Category Theory – Non-Projective Rigid Object in an Abelian Monoidal Category

Question

What is an example of a rigid object $A$ in an abelian monoidal category $\mathcal{M}$ that is not projective as an object in $\mathcal{M}$? (Since $\mathcal{M}$ is abelian projective just means that all exact sequences of the form $ 0 \to R \to Q \to P \to 0$ split.) What are sufficient conditions for such a rigid object to be projective?

Answer 1

If by "rigid" you mean the same thing as dualizable, an example is given by $\mathcal M = Mod_{R[G]}$ for some commutative ring $R$ and group $G$, with monoidal structure given by $\otimes_R$ and the diagonal action.

Then the object $R$ with a trivial $G$-action is the unit, hence it's rigid, but it's rarely projective: $\hom(R,-)$ is isomorphic to $(-)^G$, so it's projective if and only if the latter is exact, if and only if $H^*(G,-)$ vanishes on $R$-modules - counterexamples are given by $R= \mathbb F_p, G= $ any finite group with order divisible by $p$.

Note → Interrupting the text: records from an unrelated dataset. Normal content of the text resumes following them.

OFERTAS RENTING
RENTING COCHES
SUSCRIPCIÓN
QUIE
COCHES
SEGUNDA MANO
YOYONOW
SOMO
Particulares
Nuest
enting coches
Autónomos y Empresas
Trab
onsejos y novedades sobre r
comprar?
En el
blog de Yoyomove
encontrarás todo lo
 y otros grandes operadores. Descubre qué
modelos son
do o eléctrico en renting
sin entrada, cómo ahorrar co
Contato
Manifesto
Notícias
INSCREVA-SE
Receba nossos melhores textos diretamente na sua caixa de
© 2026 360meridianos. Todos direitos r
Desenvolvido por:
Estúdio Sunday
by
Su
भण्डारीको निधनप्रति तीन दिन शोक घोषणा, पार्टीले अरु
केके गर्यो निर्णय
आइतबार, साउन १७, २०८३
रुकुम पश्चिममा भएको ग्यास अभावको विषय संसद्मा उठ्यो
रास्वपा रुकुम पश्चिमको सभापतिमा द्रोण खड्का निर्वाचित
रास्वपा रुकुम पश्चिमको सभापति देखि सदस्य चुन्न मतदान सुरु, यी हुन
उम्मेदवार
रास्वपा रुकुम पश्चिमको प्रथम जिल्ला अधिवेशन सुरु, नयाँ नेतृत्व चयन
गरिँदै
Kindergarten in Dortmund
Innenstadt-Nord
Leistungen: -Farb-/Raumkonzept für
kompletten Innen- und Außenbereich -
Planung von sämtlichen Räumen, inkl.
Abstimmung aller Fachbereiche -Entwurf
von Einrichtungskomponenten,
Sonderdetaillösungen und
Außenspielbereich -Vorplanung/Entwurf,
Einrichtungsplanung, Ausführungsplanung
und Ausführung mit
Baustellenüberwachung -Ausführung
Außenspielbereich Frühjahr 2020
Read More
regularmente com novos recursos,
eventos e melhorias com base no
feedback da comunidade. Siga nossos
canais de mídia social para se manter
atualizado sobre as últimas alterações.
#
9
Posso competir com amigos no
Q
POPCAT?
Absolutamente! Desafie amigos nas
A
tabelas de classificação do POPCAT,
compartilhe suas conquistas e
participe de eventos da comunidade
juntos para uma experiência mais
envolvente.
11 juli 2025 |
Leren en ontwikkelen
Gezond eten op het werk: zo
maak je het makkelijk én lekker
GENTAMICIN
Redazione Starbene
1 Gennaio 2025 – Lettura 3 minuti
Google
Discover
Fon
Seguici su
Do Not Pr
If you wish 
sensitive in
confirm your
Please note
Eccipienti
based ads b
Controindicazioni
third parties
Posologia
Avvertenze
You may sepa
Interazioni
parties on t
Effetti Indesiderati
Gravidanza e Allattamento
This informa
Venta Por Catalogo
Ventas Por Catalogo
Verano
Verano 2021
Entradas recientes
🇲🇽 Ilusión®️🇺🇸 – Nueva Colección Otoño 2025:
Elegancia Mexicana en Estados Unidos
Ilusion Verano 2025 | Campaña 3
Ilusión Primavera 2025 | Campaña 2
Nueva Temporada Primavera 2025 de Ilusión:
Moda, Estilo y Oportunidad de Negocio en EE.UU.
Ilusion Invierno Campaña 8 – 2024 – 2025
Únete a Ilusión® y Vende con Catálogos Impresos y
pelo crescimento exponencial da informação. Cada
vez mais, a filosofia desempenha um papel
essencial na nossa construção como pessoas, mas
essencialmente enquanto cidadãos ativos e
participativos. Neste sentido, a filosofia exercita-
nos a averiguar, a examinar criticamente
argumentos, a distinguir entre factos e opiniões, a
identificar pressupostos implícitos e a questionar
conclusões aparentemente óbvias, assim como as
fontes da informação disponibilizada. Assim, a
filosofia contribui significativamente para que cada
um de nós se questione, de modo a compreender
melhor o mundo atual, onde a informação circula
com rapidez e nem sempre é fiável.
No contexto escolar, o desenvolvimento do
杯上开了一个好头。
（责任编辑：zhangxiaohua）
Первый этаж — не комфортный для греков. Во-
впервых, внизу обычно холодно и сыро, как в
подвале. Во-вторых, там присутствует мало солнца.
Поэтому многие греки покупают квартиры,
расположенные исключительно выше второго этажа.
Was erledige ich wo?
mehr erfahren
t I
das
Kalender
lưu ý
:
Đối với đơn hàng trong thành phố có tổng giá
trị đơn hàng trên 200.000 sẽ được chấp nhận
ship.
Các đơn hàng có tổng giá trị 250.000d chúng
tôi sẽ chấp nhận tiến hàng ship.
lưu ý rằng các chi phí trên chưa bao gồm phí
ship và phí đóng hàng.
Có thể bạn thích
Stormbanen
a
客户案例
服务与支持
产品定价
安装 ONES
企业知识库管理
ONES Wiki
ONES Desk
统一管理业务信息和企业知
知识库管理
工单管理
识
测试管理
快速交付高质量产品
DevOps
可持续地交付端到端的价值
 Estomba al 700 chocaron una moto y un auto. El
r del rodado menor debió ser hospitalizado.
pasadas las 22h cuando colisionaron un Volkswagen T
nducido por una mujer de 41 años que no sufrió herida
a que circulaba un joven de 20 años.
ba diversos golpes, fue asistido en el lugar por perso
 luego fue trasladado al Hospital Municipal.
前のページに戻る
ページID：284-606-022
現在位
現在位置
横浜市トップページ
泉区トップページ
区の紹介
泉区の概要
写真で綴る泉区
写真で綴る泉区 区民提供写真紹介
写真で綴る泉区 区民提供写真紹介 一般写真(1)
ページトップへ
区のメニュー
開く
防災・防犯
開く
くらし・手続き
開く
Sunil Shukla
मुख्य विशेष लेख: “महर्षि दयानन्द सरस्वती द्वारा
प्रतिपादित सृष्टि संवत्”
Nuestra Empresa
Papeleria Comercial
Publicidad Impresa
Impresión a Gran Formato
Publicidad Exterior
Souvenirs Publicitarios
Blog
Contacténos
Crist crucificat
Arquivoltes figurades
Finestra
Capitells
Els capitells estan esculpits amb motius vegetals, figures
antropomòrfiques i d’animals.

More generally, note the following : if $P$ is dualizable, with dual $P^\vee$ then $\hom(P,-)\cong \hom(\mathbf 1, P^\vee \otimes -)$, where $\mathbf 1$ is the unit. So there are two ways exactness can fail: $\hom(\mathbf 1,-)$ might not be exact (in which case, the unit is an example anyway), or $P^\vee\otimes -$ might not be exact (these are not necessary/sufficient conditions, because $\hom(\mathbf 1,-)$ might not be conservative either).

Note that in fact, the latter cannot happen if $\mathcal M$ is symmetric monoidal : indeed $P^\vee\otimes -$ is then both a left adjoint (hence right exact) and a right adjoint (hence left exact). I don't know what happens if $\mathcal M$ is just monoidal, because then $P^\vee$ might itself not be dualizable (say I fixed a side and am only referring to "left dualizable")

So in deciding if $P$ is projective, you really only have to check whether the unit $\mathbf 1$ is projective.

Note that it might still happen that the unit is not projective, yet $P$ is. Consider for instance the following : take a counterexample $\mathcal M$ as above, and an ordinary category of modules $\mathcal M'$ over a commutative ring. Then the unit of $\mathcal M\times\mathcal M'$ is not projective (it has the unit of $\mathcal M$ as a summand, and that one is not projective), yet any projective module in $\mathcal M'$ is projective in the product.